As mentioned earlier, gastric heterotopic pancreas is most frequently asymptomatic, but when symptoms do arise they do so because of gastric mucosal erosion, so that abdominal pain, melaena, anaemia, and nausea are the usual symptoms. Unusually, obstruction of the pyloric outflow tract and mucous retention have been described.
“The independent existence of two distinct pathologies—pancreatic heterotopia and neuroendocrine carcinoma—cannot entirely be excluded”

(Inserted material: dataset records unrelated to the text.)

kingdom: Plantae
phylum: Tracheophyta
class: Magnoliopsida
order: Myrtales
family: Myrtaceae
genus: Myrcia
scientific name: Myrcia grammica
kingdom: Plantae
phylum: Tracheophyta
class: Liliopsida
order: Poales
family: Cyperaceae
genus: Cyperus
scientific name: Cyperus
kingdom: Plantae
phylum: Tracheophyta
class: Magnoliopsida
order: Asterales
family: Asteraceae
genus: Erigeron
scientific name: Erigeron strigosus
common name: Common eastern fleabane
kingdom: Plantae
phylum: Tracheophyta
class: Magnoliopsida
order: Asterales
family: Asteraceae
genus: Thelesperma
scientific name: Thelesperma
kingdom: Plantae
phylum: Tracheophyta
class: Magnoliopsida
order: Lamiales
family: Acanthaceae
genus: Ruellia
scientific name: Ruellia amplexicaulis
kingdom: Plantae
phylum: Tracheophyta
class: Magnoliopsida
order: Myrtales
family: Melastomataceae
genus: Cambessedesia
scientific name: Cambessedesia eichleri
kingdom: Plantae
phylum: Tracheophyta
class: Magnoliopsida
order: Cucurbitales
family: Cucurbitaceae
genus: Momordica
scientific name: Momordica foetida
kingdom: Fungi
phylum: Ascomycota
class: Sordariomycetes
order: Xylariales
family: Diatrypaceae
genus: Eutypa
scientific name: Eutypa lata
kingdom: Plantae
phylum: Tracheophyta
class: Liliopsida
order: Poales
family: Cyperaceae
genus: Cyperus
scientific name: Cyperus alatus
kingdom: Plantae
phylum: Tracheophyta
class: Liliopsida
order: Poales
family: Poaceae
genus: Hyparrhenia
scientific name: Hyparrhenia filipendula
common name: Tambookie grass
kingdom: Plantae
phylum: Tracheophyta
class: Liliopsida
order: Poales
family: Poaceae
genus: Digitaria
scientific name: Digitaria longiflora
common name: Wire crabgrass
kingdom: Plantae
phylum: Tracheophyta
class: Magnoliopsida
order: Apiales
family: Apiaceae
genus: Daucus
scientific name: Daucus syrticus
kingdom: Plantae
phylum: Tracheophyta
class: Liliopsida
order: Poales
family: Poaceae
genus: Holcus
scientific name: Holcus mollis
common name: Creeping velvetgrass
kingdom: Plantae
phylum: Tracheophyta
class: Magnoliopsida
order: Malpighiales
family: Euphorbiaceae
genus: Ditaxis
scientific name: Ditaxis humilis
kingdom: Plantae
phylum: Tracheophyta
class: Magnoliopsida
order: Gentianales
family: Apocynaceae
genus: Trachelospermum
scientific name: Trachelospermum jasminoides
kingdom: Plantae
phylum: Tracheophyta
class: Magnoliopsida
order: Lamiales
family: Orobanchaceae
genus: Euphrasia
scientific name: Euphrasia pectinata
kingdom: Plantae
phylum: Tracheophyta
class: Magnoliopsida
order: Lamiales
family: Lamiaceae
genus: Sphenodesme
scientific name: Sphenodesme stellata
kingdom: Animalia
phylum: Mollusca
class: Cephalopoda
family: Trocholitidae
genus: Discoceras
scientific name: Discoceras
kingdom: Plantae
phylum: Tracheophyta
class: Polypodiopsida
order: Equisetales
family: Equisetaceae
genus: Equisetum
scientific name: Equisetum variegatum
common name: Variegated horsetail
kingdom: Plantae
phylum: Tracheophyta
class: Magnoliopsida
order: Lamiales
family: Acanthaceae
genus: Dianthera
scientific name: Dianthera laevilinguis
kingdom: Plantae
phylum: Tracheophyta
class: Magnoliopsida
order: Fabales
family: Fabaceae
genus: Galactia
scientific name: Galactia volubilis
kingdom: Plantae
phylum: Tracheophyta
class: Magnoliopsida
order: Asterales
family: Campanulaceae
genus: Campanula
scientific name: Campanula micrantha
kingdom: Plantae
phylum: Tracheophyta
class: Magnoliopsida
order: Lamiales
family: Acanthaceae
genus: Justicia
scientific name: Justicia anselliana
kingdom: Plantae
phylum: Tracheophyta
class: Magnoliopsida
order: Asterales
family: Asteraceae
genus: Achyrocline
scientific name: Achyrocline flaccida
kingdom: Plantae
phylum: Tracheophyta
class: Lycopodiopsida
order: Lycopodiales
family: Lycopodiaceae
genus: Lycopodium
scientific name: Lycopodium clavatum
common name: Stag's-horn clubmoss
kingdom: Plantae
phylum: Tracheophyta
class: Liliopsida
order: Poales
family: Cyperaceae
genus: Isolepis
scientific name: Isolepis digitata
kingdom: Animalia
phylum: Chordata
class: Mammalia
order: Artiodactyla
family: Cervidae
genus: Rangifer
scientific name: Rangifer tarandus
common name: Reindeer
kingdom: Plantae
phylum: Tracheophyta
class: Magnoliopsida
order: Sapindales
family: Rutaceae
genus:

The risk of malignancy arising in heterotopic pancreas is exceedingly rare, but several documented cases have appeared in the literature.8,14–18
Guillou and colleagues suggested that three criteria had to be fulfilled before a diagnosis of adenocarcinoma arising within the setting of heterotopic pancreas could be made.7
First, they stated that the tumour must be within or near the heterotopic pancreas; secondly, a transition between the pancreatic tissue and the tumour should be established (they alluded to dysplastic ducts); and thirdly, the non-neoplastic pancreatic tissue should show well developed ducts and acini. However, the third criterion does not necessarily apply, given the suggested histological classification of Gaspar-Fuentes et al
In the case described here, all three criteria are met, although endocrine cell dysplasia is not strictly applicable in this particular context. It is felt that our case illustrates a neuroendocrine carcinoma (grade I) arising within the context of heterotopic pancreas in the stomach, an occurrence not described previously. A less likely scenario is a metastatic neuroendocrine carcinoma to the stomach or a primary gastric neuroendocrine carcinoma with unrelated pancreatic heterotopia of the stomach, although the precise anatomical colocalisation of the two lesions argues against either of these possibilities. Furthermore, the neuroendocrine carcinoma appeared to merge or show transition with the heterotopic pancreatic tissue. Primary neuroendocrine carcinomas of the stomach are associated with G cell hyperplasia and chronic atrophic gastritis in most cases. These last two features were not present in our case. Metastatic neuroendocrine carcinoma is not likely in view of the absence of a lesion in other abdominal sites, the pelvis, and the lungs. However, the independent existence of two distinct pathologies—pancreatic heterotopia and neuroendocrine carcinoma—cannot entirely be excluded.
Of interest is the focus of high grade (grade III) neuroendocrine carcinoma within an otherwise low grade tumour. Although not completely unexpected (given the morphological spectrum of grade I through to grade III that is described in neuroendocrine carcinoma), it is felt that the overall behaviour of the tumour may be influenced by the high grade focus.